Several studies in the Occupational Medicine Journal analysing significant injuries to Australian veterinarians have concluded that we face “an unacceptably high risk of injury”. It was found that vets face a nine times greater risk of serious injury when compared to human medical practitioners.
In the preceding 12 months, 48% of vets reported a skin penetrating dog bite, whilst 67% reported a serious cat bite or scratch. Of the total significant injuries recorded, 66% were attributable to bites. The most common site of injury was the hand followed by the upper limb but worryingly 12% were facial injuries resulting in open wounds that required hospitalisation and surgery, including two partial nasal amputations.
Cat bites can be particularly dangerous. Most cats carry pathogenic bacteria in their mouths [Pasteurella, Streptococci and Fusobacterium spp] which can be deeply implanted at the time of bite increasing risks of septicaemia, septic arthritis and amputation even with early antibiotic therapy.
The authors concluded that the studies indicated a “frequent lack of use of safety precautions” and that “muzzling dogs and cats should be considered more frequently in veterinary practice”.
Toughen Up Sugarpuff?
Some owners are embarrassed or even upset when their pets are muzzled. Some even take the commonly performed risk reduction strategy as a personal slight. Vets do not muzzle every pet. They make a visual behavioural assessment and are well trained to read body language for evidence of heightened bite risk. They also keep accurate records of each pet’s adverse response to previous procedures. Placed temporarily muzzles pose no short or long term risk to pet or owner.

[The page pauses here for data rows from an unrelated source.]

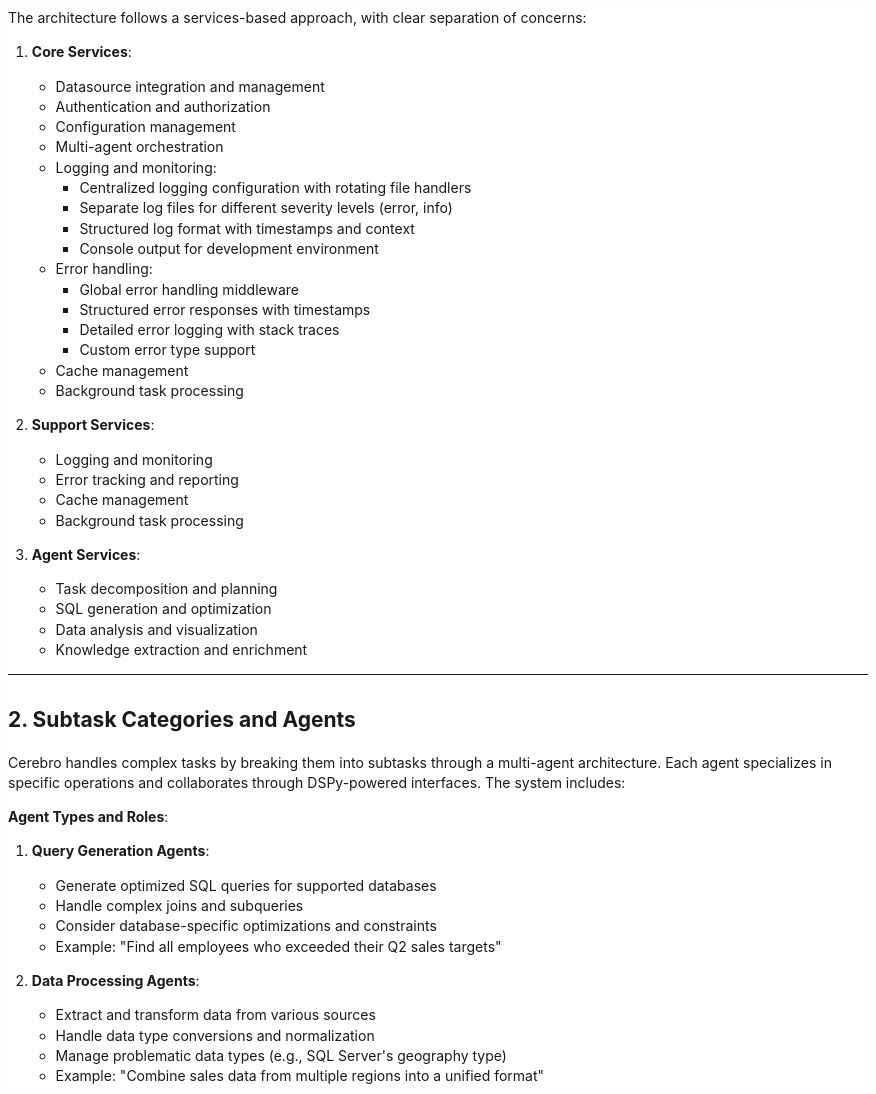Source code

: The architecture follows a services-based approach, with clear separation of concerns:

1. **Core Services**:
   - Datasource integration and management
   - Authentication and authorization
   - Configuration management
   - Multi-agent orchestration
   - Logging and monitoring:
     - Centralized logging configuration with rotating file handlers
     - Separate log files for different severity levels (error, info)
     - Structured log format with timestamps and context
     - Console output for development environment
   - Error handling:
     - Global error handling middleware
     - Structured error responses with timestamps
     - Detailed error logging with stack traces
     - Custom error type support
   - Cache management
   - Background task processing

2. **Support Services**:
   - Logging and monitoring
   - Error tracking and reporting
   - Cache management
   - Background task processing

3. **Agent Services**:
   - Task decomposition and planning
   - SQL generation and optimization
   - Data analysis and visualization
   - Knowledge extraction and enrichment

---

## 2. Subtask Categories and Agents

Cerebro handles complex tasks by breaking them into subtasks through a multi-agent architecture. Each agent specializes in specific operations and collaborates through DSPy-powered interfaces. The system includes:

**Agent Types and Roles**:

1. **Query Generation Agents**:
   - Generate optimized SQL queries for supported databases
   - Handle complex joins and subqueries
   - Consider database-specific optimizations and constraints
   - Example: "Find all employees who exceeded their Q2 sales targets"

2. **Data Processing Agents**:
   - Extract and transform data from various sources
   - Handle data type conversions and normalization
   - Manage problematic data types (e.g., SQL Server's geography type)
   - Example: "Combine sales data from multiple regions into a unified format"
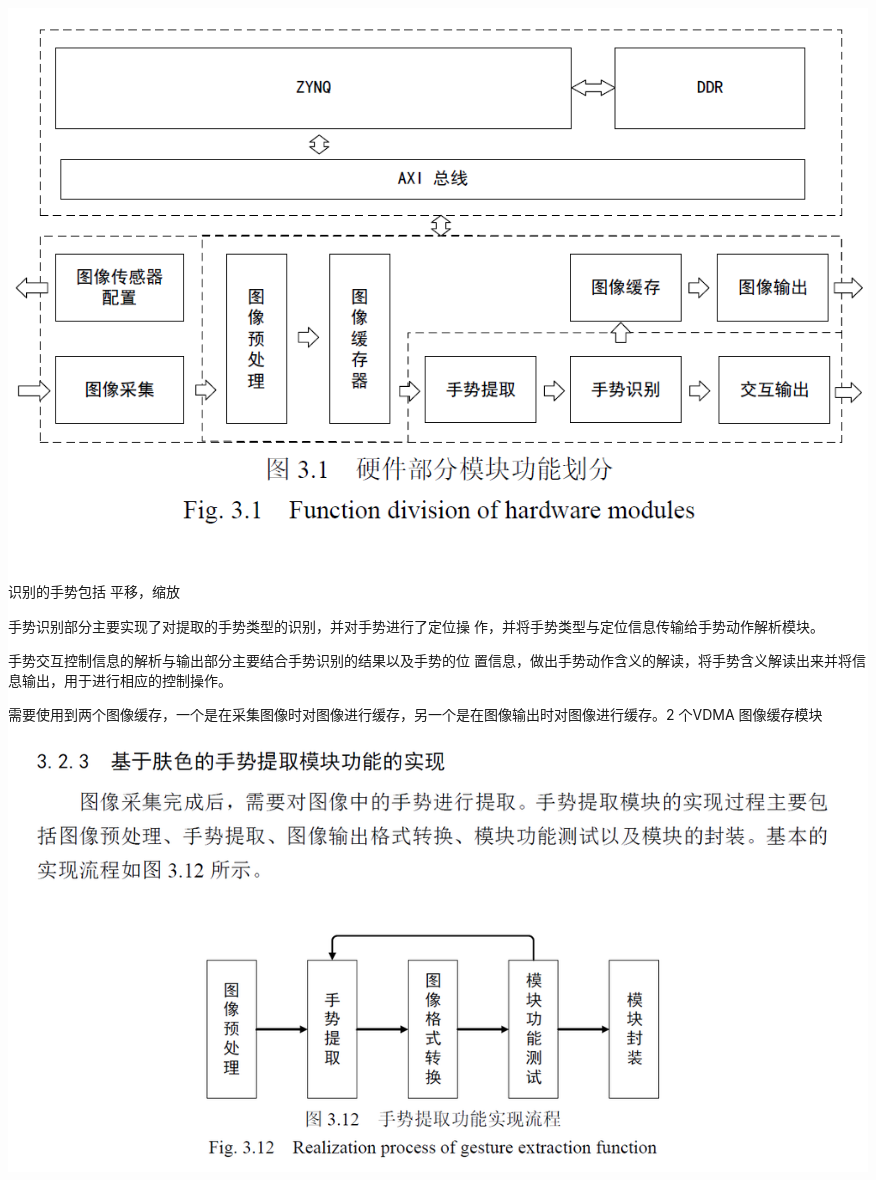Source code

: ![](hlsNote/14.png)

识别的手势包括 平移，缩放

手势识别部分主要实现了对提取的手势类型的识别，并对手势进行了定位操
作，并将手势类型与定位信息传输给手势动作解析模块。

手势交互控制信息的解析与输出部分主要结合手势识别的结果以及手势的位
置信息，做出手势动作含义的解读，将手势含义解读出来并将信息输出，用于进行相应的控制操作。

需要使用到两个图像缓存，一个是在采集图像时对图像进行缓存，另一个是在图像输出时对图像进行缓存。2 个VDMA 图像缓存模块

![](hlsNote/15.png)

Vets work closely with pets, many of whom are injured, in pain or anxious. They commonly perform procedures that require physical restraint and which, despite all attempts to minimise them, can cause pain or distress. Pain is a strong behavioural motivator mediated via the fear/anxiety emotional system and even “nice” dogs and cats will bite when sore.
So please be understanding if your local vet needs to muzzle your dog. Be assured they are not judging you. More likely they are following OHS guidelines, as dictated by their employer or insurance broker, or they may just want their hands and face to remain in functional working order.